-- INFORMATION SHOWN follows --

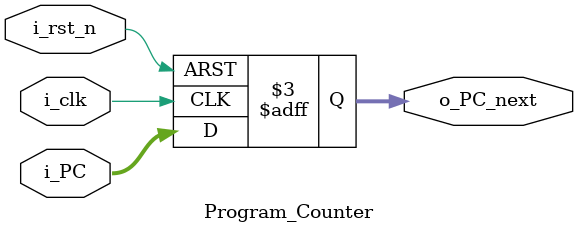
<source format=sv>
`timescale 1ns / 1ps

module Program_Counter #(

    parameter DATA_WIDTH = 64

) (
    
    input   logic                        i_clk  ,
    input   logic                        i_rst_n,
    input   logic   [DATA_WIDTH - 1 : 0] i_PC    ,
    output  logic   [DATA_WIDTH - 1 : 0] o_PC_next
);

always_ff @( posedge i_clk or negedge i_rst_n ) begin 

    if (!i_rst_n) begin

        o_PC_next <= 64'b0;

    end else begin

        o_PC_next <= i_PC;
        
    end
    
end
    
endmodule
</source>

-- INFORMATION SHOWN concluded --
-- INFORMATION SHOWN follows --

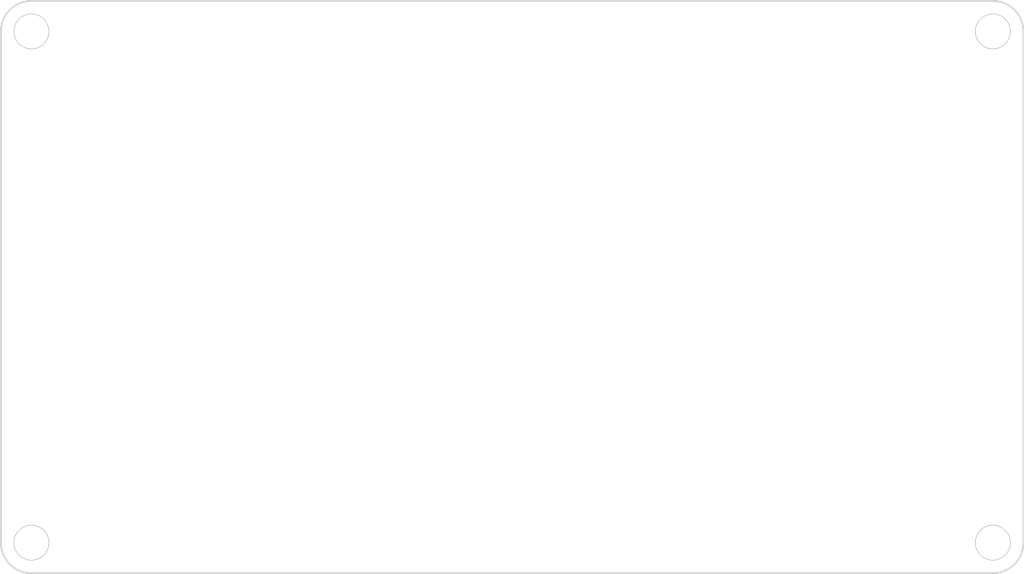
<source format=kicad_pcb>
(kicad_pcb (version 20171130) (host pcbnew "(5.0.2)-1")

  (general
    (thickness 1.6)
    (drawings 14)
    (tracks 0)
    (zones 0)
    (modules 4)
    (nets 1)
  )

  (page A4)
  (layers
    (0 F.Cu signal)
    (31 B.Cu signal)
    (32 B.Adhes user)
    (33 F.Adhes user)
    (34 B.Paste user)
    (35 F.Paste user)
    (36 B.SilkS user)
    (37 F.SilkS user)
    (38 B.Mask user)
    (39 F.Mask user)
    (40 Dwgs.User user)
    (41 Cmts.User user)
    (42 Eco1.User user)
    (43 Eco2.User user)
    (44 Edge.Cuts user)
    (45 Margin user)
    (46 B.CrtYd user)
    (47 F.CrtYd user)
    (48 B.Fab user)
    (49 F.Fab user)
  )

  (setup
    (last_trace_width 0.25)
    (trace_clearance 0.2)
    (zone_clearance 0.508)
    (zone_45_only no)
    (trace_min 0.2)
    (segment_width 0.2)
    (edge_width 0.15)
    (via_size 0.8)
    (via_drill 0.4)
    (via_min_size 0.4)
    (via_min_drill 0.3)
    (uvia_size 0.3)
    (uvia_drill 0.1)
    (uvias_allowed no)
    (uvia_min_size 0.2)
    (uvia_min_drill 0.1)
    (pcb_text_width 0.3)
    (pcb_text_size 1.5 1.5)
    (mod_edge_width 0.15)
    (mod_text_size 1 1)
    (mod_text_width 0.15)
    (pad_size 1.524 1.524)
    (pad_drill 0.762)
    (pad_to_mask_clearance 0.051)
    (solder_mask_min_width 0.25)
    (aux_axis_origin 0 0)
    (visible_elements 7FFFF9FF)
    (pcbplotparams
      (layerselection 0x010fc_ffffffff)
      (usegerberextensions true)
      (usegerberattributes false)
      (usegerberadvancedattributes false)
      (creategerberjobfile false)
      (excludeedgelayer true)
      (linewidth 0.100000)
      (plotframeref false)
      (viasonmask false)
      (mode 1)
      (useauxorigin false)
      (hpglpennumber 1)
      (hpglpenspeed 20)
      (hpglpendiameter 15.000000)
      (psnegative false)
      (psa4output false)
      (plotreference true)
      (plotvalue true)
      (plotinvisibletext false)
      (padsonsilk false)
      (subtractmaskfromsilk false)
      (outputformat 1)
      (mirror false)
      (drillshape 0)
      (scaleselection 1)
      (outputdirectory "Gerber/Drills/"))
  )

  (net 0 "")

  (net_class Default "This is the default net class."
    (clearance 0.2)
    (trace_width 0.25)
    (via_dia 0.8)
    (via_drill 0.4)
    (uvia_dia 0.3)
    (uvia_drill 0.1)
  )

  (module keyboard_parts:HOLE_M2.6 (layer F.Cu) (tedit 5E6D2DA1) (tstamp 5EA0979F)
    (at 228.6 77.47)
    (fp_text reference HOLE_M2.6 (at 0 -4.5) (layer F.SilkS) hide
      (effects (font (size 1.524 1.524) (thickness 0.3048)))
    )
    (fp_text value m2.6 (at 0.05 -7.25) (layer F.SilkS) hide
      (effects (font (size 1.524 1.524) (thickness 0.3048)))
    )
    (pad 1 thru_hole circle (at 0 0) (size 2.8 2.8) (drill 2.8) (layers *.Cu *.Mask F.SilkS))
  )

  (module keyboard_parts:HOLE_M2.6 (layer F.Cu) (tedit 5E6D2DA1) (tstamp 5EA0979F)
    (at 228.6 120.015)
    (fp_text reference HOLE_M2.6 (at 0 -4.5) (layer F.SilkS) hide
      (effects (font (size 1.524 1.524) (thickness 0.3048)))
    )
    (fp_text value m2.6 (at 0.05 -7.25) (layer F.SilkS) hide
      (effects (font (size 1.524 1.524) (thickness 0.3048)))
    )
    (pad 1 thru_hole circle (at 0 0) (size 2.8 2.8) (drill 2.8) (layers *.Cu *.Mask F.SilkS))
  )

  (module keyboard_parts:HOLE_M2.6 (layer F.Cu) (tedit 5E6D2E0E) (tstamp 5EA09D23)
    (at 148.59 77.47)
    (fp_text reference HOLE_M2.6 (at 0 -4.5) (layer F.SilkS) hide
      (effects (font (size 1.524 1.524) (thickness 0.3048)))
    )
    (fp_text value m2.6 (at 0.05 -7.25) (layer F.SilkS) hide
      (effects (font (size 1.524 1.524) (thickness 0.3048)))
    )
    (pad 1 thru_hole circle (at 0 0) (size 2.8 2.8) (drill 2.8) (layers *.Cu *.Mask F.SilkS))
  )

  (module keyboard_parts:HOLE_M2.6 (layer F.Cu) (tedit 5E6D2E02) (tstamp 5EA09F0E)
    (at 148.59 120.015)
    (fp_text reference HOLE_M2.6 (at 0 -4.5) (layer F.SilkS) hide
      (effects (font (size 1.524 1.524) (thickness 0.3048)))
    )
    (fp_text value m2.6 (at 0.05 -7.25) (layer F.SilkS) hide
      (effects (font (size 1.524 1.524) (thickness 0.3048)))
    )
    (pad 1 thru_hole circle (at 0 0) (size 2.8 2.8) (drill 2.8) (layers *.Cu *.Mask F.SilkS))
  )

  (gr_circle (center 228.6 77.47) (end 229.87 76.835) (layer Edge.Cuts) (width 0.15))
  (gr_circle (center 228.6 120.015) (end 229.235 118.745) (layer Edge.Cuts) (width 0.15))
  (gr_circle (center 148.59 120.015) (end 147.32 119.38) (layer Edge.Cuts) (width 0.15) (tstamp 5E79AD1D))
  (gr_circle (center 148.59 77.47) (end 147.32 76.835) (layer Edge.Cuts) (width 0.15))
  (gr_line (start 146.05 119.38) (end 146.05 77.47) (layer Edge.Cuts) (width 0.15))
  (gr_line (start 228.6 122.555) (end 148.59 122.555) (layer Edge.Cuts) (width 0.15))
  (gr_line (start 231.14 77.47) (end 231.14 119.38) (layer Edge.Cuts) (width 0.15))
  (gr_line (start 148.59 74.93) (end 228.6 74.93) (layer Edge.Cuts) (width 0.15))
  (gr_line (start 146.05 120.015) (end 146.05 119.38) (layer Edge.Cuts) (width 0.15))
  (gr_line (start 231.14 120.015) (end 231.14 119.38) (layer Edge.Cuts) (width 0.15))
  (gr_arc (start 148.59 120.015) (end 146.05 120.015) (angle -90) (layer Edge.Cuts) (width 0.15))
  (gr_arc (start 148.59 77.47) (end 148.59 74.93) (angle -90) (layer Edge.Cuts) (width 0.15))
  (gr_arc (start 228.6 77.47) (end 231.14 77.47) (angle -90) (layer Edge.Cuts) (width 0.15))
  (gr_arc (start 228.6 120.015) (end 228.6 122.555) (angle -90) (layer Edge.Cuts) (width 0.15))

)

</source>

-- INFORMATION SHOWN concluded --
-- INFORMATION SHOWN follows --

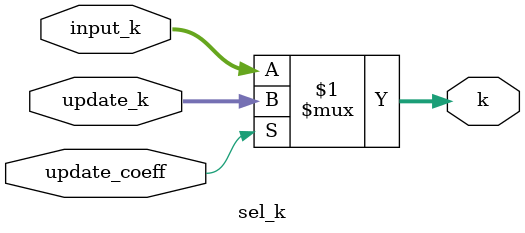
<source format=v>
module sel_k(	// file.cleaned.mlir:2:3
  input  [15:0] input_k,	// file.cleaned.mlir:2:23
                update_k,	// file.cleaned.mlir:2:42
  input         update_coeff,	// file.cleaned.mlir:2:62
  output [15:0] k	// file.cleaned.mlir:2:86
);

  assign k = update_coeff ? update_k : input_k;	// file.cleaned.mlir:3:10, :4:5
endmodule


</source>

-- INFORMATION SHOWN concluded --

- [EXERCISE AIM]: Please output the lines of the listing above that fall in the stretch from the one with "(gr_circle (center 228.6 77.47)" through the one with "(gr_line (start 231.14 77.47)", exactly and only those.

- [RESPONSE]:
  (gr_circle (center 228.6 77.47) (end 229.87 76.835) (layer Edge.Cuts) (width 0.15))
  (gr_circle (center 228.6 120.015) (end 229.235 118.745) (layer Edge.Cuts) (width 0.15))
  (gr_circle (center 148.59 120.015) (end 147.32 119.38) (layer Edge.Cuts) (width 0.15) (tstamp 5E79AD1D))
  (gr_circle (center 148.59 77.47) (end 147.32 76.835) (layer Edge.Cuts) (width 0.15))
  (gr_line (start 146.05 119.38) (end 146.05 77.47) (layer Edge.Cuts) (width 0.15))
  (gr_line (start 228.6 122.555) (end 148.59 122.555) (layer Edge.Cuts) (width 0.15))
  (gr_line (start 231.14 77.47) (end 231.14 119.38) (layer Edge.Cuts) (width 0.15))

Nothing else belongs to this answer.